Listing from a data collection
'''
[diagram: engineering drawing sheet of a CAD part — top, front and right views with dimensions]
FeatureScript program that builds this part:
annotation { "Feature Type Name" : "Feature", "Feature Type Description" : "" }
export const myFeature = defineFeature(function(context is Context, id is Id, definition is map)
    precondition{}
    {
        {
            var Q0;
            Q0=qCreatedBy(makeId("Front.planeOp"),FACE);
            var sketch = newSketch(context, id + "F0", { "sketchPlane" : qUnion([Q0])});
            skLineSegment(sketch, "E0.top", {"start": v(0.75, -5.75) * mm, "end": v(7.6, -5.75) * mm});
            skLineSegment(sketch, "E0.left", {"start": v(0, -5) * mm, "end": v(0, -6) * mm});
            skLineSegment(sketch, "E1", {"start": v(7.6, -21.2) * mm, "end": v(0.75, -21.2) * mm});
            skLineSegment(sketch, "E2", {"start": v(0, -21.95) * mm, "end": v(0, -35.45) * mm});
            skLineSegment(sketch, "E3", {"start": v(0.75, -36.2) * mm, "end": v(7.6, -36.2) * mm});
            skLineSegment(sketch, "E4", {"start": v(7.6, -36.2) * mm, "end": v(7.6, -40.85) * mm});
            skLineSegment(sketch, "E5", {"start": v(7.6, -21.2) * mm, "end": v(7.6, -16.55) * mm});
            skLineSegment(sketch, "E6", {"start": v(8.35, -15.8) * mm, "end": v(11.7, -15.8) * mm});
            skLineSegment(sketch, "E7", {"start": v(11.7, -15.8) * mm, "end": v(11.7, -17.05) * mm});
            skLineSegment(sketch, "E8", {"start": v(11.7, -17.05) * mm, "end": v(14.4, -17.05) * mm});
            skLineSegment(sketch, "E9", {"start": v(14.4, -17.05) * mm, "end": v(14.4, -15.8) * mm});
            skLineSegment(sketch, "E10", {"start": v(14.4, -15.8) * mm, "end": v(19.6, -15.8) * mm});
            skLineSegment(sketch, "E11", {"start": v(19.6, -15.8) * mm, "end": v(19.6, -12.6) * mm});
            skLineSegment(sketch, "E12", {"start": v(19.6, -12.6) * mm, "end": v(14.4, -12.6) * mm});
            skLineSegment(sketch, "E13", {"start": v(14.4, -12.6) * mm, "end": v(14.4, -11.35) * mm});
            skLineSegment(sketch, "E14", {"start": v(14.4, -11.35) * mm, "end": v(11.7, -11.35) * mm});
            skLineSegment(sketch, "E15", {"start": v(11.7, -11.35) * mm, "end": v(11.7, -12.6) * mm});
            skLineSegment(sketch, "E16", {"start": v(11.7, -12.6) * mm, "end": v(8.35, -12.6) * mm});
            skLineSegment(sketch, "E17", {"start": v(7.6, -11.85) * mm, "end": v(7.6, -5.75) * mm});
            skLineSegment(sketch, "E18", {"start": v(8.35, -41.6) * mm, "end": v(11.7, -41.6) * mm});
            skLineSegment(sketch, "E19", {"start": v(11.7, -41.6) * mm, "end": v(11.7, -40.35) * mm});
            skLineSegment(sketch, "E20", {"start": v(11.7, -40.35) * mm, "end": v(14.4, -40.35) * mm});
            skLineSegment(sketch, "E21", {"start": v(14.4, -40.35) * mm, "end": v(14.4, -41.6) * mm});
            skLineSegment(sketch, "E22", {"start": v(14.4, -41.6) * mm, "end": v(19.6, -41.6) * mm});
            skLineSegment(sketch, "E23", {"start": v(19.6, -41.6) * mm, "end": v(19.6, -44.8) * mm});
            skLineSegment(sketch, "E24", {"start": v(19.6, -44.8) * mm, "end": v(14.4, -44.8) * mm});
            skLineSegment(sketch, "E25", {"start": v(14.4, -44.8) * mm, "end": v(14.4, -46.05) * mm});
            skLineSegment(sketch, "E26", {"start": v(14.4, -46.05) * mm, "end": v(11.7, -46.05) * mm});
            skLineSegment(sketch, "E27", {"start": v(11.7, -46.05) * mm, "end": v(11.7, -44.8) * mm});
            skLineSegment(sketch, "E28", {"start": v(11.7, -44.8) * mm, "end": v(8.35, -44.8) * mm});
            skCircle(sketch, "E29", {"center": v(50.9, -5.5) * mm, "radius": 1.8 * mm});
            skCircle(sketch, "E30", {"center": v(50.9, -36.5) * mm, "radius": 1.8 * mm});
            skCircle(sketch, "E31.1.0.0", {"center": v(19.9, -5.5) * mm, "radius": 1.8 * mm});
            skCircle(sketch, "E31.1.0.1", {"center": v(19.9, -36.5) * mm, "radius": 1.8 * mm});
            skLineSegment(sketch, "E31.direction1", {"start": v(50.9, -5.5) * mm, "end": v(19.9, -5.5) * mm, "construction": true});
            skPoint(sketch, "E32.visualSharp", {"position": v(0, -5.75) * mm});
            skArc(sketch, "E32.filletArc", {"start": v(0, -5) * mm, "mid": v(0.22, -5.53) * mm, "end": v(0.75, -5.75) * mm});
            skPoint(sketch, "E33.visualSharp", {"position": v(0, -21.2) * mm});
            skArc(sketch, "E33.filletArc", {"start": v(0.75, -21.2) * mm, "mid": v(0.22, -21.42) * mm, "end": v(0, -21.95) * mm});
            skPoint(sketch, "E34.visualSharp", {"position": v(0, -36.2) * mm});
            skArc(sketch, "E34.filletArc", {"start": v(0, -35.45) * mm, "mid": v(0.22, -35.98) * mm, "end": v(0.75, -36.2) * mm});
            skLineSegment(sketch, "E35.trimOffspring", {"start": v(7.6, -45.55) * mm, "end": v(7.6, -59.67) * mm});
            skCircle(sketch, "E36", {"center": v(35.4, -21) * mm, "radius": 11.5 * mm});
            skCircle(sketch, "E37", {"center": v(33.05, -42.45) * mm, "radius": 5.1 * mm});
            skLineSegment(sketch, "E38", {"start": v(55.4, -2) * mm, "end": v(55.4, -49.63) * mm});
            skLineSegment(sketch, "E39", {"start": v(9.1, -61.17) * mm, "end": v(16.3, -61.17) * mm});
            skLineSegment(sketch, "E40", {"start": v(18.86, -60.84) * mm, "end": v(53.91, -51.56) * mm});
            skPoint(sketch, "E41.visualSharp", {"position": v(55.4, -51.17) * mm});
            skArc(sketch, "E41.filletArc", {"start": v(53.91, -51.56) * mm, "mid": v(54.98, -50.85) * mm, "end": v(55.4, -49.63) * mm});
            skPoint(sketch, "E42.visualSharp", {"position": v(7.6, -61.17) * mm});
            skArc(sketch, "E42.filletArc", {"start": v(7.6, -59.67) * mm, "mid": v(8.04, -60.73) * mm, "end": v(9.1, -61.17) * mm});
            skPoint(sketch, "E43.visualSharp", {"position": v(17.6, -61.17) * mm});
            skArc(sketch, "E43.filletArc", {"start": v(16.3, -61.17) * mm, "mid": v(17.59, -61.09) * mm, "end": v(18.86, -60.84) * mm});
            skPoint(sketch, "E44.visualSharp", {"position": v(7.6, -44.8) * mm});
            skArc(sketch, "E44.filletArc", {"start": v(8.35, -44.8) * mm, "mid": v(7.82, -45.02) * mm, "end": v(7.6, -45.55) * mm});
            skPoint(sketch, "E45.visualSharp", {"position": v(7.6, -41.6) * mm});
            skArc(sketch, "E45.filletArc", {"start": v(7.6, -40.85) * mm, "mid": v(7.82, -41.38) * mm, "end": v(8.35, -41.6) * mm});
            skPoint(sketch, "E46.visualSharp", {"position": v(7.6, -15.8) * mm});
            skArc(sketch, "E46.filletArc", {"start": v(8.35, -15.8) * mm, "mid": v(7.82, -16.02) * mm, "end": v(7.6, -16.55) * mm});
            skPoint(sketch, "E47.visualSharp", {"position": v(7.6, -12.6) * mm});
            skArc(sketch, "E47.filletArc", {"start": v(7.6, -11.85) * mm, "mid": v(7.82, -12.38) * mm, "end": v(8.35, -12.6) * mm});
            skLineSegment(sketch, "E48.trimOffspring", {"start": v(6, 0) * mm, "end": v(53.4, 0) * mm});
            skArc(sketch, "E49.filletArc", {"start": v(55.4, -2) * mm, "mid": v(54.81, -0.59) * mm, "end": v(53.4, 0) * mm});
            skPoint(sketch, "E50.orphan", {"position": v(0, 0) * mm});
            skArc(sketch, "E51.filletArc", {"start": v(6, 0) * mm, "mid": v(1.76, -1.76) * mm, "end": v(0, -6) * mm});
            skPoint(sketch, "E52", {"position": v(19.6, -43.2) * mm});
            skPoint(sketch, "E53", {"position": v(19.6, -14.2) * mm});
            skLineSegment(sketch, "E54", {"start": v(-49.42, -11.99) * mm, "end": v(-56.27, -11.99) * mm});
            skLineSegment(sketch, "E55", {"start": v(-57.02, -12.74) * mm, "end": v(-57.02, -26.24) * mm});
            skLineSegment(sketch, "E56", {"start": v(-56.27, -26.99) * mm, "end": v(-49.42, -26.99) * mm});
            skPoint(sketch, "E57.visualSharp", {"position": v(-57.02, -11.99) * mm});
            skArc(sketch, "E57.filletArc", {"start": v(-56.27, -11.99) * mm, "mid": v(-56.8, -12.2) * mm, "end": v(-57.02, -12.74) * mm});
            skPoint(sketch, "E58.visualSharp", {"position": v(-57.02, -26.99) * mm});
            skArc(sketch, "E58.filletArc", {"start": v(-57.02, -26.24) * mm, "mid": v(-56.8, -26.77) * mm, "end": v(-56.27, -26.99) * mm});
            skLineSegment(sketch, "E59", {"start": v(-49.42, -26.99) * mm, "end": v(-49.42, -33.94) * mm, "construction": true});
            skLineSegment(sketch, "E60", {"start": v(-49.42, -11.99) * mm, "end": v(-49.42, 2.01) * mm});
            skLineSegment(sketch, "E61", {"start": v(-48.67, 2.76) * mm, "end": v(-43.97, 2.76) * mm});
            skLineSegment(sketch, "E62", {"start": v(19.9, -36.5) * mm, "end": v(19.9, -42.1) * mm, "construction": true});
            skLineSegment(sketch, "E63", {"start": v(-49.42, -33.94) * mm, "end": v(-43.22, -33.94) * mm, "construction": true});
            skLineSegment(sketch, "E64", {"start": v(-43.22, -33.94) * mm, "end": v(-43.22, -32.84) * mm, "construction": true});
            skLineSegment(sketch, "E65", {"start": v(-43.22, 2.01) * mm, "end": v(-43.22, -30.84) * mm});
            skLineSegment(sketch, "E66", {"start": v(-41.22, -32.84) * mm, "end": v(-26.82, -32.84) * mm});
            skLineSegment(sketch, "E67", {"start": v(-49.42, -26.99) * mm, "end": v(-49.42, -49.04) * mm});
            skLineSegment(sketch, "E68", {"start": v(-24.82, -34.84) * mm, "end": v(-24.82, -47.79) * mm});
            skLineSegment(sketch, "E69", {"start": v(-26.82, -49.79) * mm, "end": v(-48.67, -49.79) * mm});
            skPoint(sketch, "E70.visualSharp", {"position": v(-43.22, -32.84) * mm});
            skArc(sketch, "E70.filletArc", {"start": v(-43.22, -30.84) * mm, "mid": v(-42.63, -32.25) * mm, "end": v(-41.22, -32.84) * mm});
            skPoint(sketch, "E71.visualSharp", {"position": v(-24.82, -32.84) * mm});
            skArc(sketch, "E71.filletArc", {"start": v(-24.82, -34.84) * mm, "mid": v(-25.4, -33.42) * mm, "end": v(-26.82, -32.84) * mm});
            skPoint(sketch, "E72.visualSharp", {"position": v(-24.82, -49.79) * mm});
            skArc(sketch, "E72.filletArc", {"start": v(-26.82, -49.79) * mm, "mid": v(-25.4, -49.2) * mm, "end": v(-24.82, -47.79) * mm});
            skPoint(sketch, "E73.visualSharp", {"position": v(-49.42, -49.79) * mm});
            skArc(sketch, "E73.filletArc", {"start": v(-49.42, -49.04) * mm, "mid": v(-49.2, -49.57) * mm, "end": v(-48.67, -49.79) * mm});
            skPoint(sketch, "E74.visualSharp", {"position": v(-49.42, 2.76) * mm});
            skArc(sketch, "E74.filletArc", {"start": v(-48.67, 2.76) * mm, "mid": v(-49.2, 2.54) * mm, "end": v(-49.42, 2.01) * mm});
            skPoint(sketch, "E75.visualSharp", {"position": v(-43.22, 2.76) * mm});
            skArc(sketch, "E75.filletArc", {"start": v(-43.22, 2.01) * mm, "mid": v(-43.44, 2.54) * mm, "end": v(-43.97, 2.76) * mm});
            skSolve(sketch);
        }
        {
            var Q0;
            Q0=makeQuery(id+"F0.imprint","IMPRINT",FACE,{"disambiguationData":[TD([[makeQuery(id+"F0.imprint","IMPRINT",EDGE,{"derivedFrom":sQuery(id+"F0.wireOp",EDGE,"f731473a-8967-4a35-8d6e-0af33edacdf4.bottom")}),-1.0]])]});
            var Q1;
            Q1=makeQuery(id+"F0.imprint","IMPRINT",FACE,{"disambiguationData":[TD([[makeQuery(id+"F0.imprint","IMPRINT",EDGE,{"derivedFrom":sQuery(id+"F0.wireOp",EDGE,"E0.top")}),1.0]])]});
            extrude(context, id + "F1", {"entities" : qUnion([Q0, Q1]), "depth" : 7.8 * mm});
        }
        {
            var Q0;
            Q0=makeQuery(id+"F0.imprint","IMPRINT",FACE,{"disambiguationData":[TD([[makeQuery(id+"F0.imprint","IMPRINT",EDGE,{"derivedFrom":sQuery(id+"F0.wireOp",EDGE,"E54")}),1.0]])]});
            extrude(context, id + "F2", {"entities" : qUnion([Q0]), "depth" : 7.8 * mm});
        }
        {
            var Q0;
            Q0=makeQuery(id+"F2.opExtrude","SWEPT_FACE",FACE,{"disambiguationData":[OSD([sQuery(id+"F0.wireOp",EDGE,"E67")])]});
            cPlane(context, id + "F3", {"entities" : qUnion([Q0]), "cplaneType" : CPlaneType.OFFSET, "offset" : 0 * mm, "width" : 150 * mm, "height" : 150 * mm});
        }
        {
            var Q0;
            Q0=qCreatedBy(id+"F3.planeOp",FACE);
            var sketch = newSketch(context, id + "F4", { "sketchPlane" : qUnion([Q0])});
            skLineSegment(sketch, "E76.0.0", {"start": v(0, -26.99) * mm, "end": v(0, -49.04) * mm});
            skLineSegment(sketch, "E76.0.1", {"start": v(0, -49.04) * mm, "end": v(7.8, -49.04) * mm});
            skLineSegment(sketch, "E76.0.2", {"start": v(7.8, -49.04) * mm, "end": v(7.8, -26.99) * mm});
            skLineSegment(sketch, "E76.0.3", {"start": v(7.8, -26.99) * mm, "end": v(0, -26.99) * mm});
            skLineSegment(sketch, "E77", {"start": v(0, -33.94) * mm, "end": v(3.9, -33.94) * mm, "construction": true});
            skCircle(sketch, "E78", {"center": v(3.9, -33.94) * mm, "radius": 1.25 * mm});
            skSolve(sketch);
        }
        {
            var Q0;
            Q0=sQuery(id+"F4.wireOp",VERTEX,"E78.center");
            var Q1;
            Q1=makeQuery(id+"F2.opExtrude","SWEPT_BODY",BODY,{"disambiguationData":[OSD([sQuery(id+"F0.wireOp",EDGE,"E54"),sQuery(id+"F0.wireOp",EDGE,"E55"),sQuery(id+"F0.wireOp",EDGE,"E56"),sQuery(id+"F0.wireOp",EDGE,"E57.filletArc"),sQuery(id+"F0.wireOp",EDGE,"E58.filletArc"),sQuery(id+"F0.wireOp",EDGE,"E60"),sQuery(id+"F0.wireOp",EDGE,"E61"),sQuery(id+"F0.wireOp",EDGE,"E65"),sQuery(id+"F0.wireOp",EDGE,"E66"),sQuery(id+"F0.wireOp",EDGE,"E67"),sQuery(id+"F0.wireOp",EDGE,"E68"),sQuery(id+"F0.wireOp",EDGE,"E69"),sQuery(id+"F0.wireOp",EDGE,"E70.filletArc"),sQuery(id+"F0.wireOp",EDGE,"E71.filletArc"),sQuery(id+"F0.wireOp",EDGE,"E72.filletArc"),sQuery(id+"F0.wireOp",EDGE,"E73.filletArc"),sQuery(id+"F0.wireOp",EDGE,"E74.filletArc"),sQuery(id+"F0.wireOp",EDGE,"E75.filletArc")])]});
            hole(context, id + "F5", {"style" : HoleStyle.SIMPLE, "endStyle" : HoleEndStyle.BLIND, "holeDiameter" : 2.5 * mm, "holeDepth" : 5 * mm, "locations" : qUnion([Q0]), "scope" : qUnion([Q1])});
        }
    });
'''
**GIVEN REQUEST**:
Which lines of the listing above contain the string "trimOffspring", matching case exactly? Pick out each such line and copy it in full.

**SOLUTION FOR THIS TASK**:
            skLineSegment(sketch, "E35.trimOffspring", {"start": v(7.6, -45.55) * mm, "end": v(7.6, -59.67) * mm});
            skLineSegment(sketch, "E48.trimOffspring", {"start": v(6, 0) * mm, "end": v(53.4, 0) * mm});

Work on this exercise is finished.